Carnegie bought HQ Bank and HQ Fonder, its trading business, on Monday for SEK268m after it was put into liquidation by the Swedish Financial Supervisory Authority.
The FSA revoked HQ's banking licence for breaching financial regulations, including having a lack of oversight in its trading operation and arguing that the bank had taken such large risks it had endangered its own survival.
Despite the reassurances from Carnegie, the merger of the two businesses could inevitably lead to people leaving or moving around both businesses, as well as create new roles and opportunities, argue recruiters.
"It is a merger so it is very much going to be a question of integrating HQ's employees into Carnegie," says Wictor Bonde, consultant at recruitment firm Michael Page's banking and financial services division in Stockholm.

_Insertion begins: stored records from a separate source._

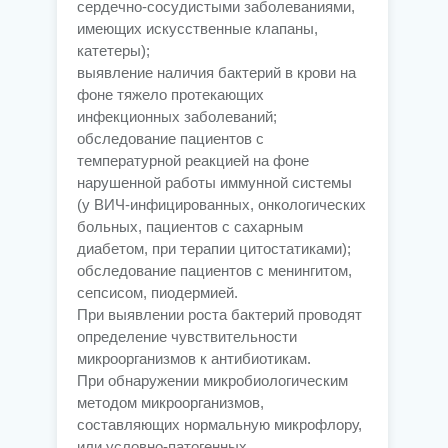
сердечно-сосудистыми заболеваниями,
имеющих искусственные клапаны,
катетеры);
выявление наличия бактерий в крови на
фоне тяжело протекающих
инфекционных заболеваний;
обследование пациентов с
температурной реакцией на фоне
нарушенной работы иммунной системы
(у ВИЧ-инфицированных, онкологических
больных, пациентов с сахарным
диабетом, при терапии цитостатиками);
обследование пациентов с менингитом,
сепсисом, пиодермией.
При выявлении роста бактерий проводят
определение чувствительности
микроорганизмов к антибиотикам.
При обнаружении микробиологическим
методом микроорганизмов,
составляющих нормальную микрофлору,
или условно-патогенных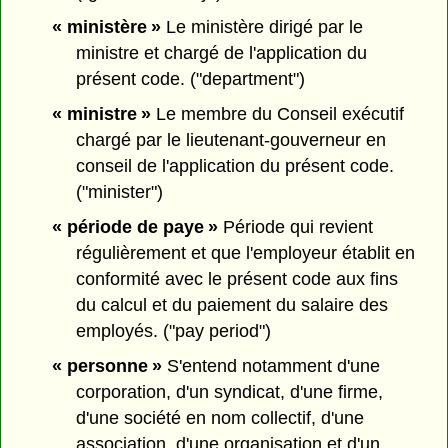
« ministère »
Le ministère dirigé par le
ministre et chargé de l'application du
présent code. ("department")
« ministre »
Le membre du Conseil exécutif
chargé par le lieutenant-gouverneur en
conseil de l'application du présent code.
("minister")
« période de paye »
Période qui revient
régulièrement et que l'employeur établit en
conformité avec le présent code aux fins
du calcul et du paiement du salaire des
employés. ("pay period")
« personne »
S'entend notamment d'une
corporation, d'un syndicat, d'une firme,
d'une société en nom collectif, d'une
association, d'une organisation et d'un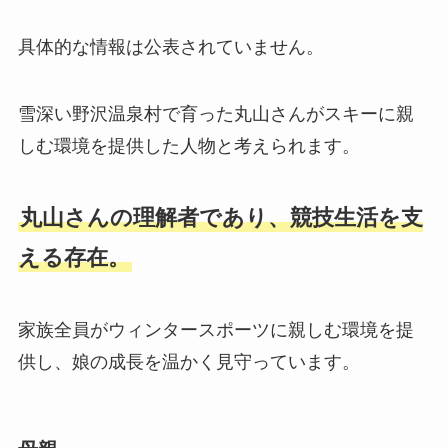
具体的な情報は公表されていません。
雪深い野沢温泉村で育った丸山さんがスキーに親
しむ環境を提供した人物と考えられます。
丸山さんの理解者であり、競技生活を支
える存在。
家族全員がウィンタースポーツに親しむ環境を提
供し、娘の成長を温かく見守っています。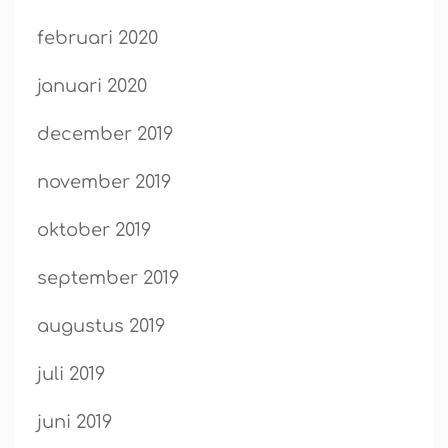
februari 2020
januari 2020
december 2019
november 2019
oktober 2019
september 2019
augustus 2019
juli 2019
juni 2019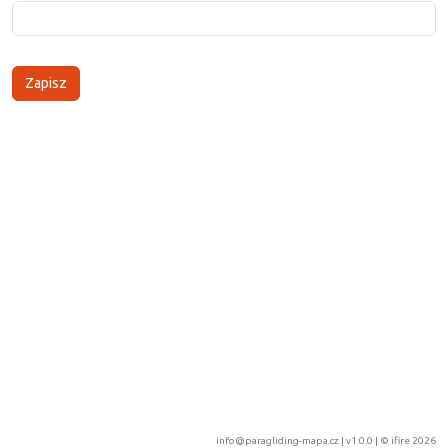
info@paragliding-mapa.cz
| v1.0.0 | ©
ifire 2026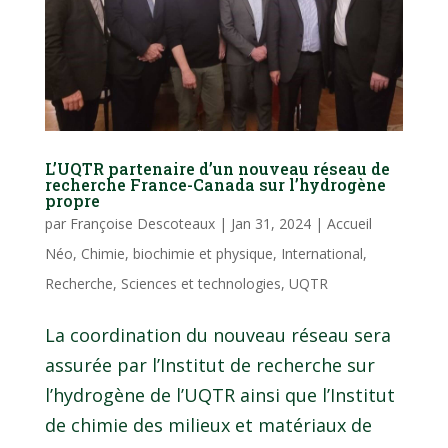
L’UQTR partenaire d’un nouveau réseau de
recherche France-Canada sur l’hydrogène
propre
par
Françoise Descoteaux
|
Jan 31, 2024
|
Accueil
Néo
,
Chimie, biochimie et physique
,
International
,
Recherche
,
Sciences et technologies
,
UQTR
La coordination du nouveau réseau sera
assurée par l’Institut de recherche sur
l’hydrogène de l’UQTR ainsi que l’Institut
de chimie des milieux et matériaux de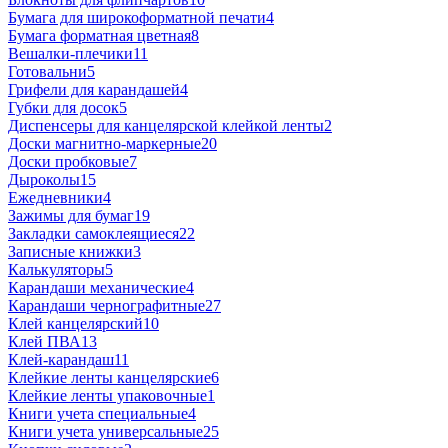
Бумага для широкоформатной печати
4
Бумага форматная цветная
8
Вешалки-плечики
11
Готовальни
5
Грифели для карандашей
4
Губки для досок
5
Диспенсеры для канцелярской клейкой ленты
2
Доски магнитно-маркерные
20
Доски пробковые
7
Дыроколы
15
Ежедневники
4
Зажимы для бумаг
19
Закладки самоклеящиеся
22
Записные книжки
3
Калькуляторы
5
Карандаши механические
4
Карандаши чернографитные
27
Клей канцелярский
10
Клей ПВА
13
Клей-карандаш
11
Клейкие ленты канцелярские
6
Клейкие ленты упаковочные
1
Книги учета специальные
4
Книги учета универсальные
25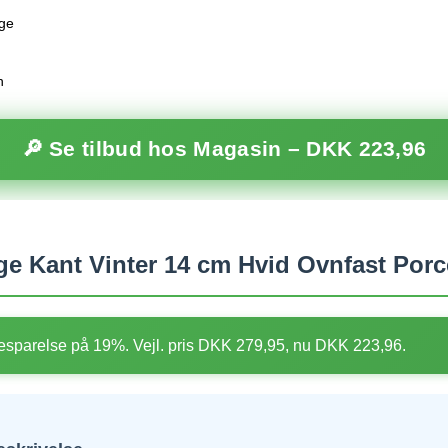
age
n
🔎 Se tilbud hos Magasin –
DKK 223,96
ge Kant Vinter 14 cm Hvid Ovnfast Por
sparelse på 19%. Vejl. pris DKK 279,95, nu DKK 223,96.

"As with any merger, some people may leave because they do not like the change for one reason or another. Overall I believe that Carnegie has built a good foundation in order to keep people, for example solving HQ's issue with the convertibles.
"However, some positions will now become doubled up or hard to integrate in the joint organisation, most likely in areas such as back office, middle office or maybe at some senior levels. This does not per se mean that people have to leave, many of them are likely to be offered other positions," he adds.
Whether or not people decide to stay, having HQ on a resumé is still likely to be seen as positive, Bonde stresses.
"Most of the staff are very attractive on the market. Some departments at HQ have a great reputation. I know for a fact many have been approached with job offers more times in the last two weeks than during most of their careers."